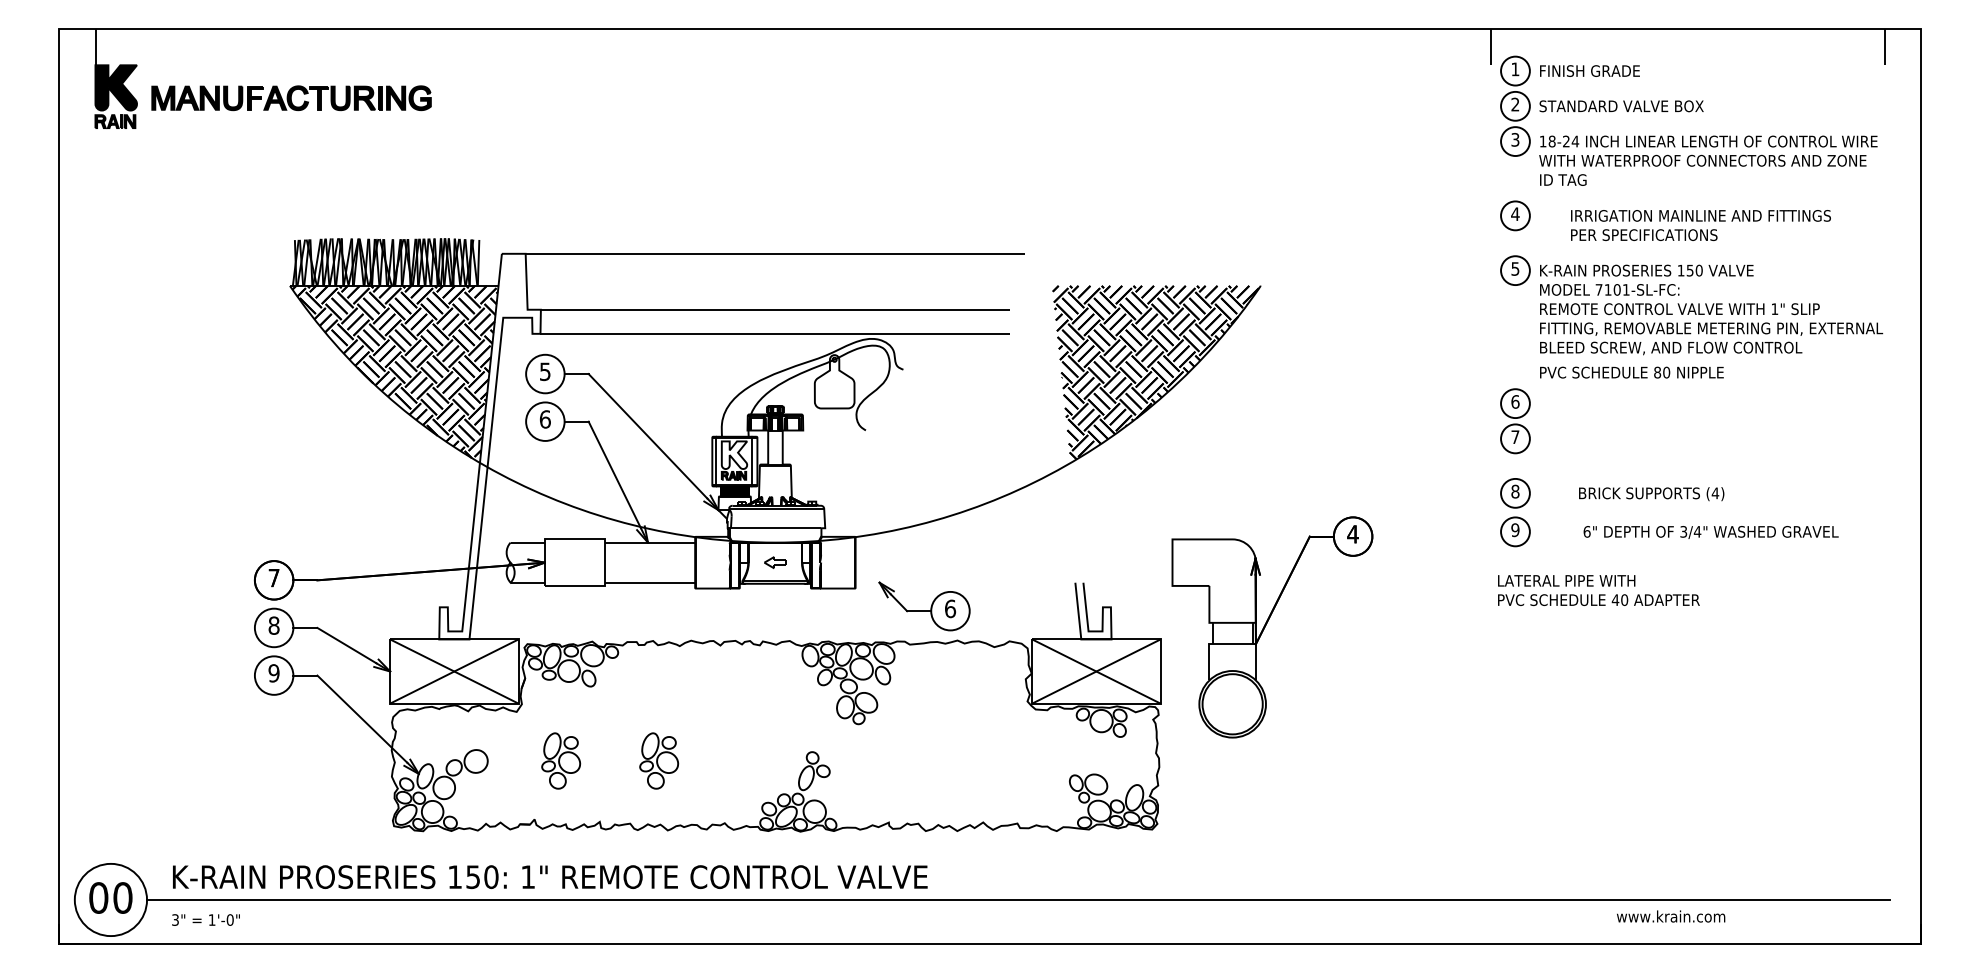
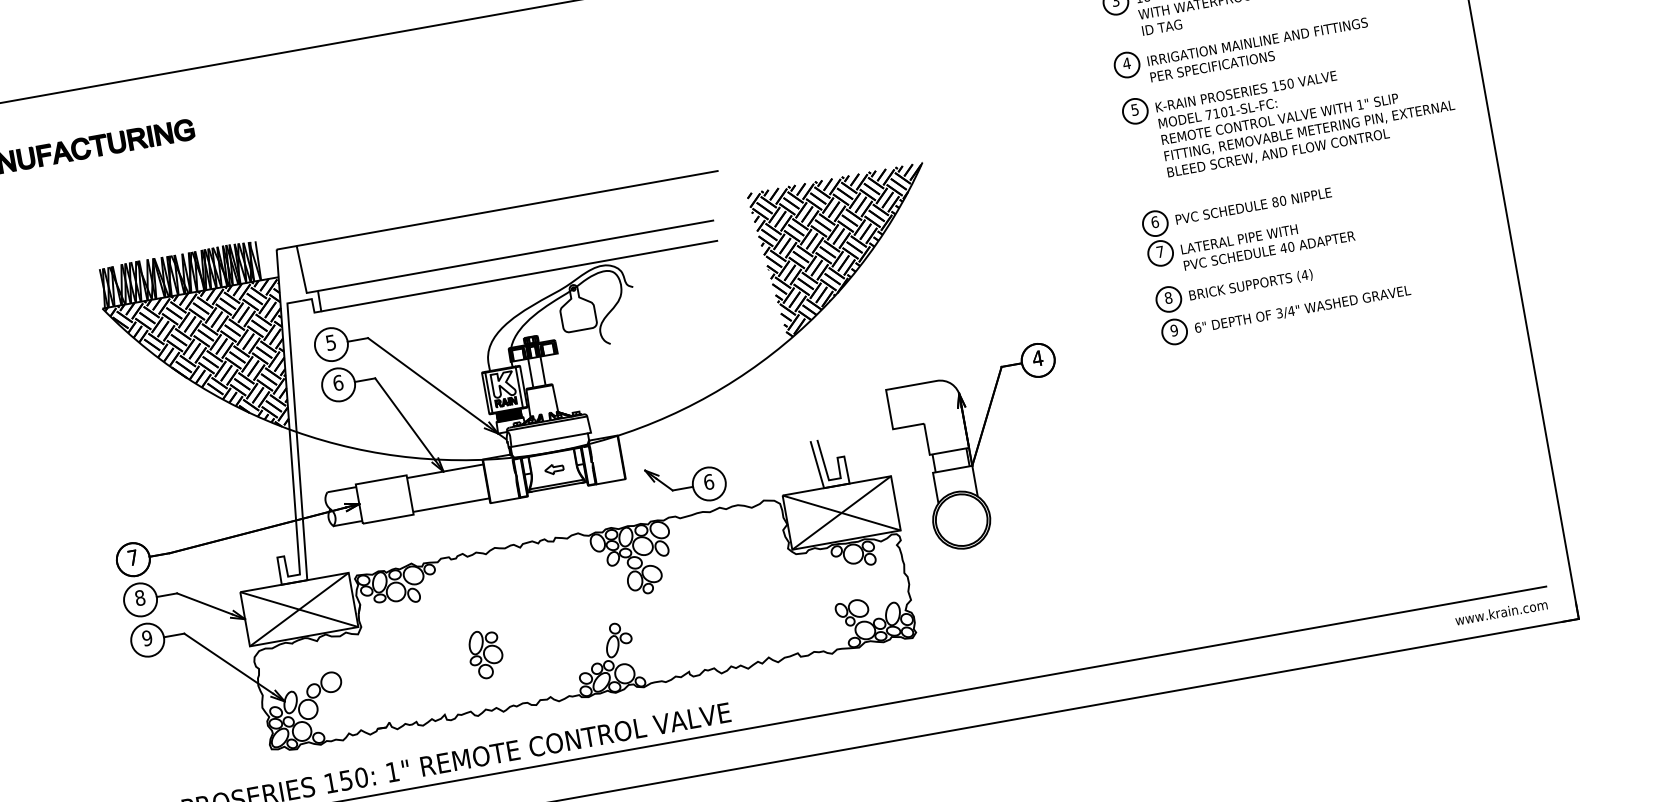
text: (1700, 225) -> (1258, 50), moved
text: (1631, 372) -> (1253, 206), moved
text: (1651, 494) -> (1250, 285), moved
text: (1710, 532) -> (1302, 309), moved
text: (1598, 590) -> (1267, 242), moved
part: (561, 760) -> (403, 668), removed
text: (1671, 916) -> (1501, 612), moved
----------------------------------------
== Exercise ==
Lines holding the string "text" are the answer; copy each one from the listing above.

== Solved exercise ==
text: (1700, 225) -> (1258, 50), moved
text: (1631, 372) -> (1253, 206), moved
text: (1651, 494) -> (1250, 285), moved
text: (1710, 532) -> (1302, 309), moved
text: (1598, 590) -> (1267, 242), moved
text: (1671, 916) -> (1501, 612), moved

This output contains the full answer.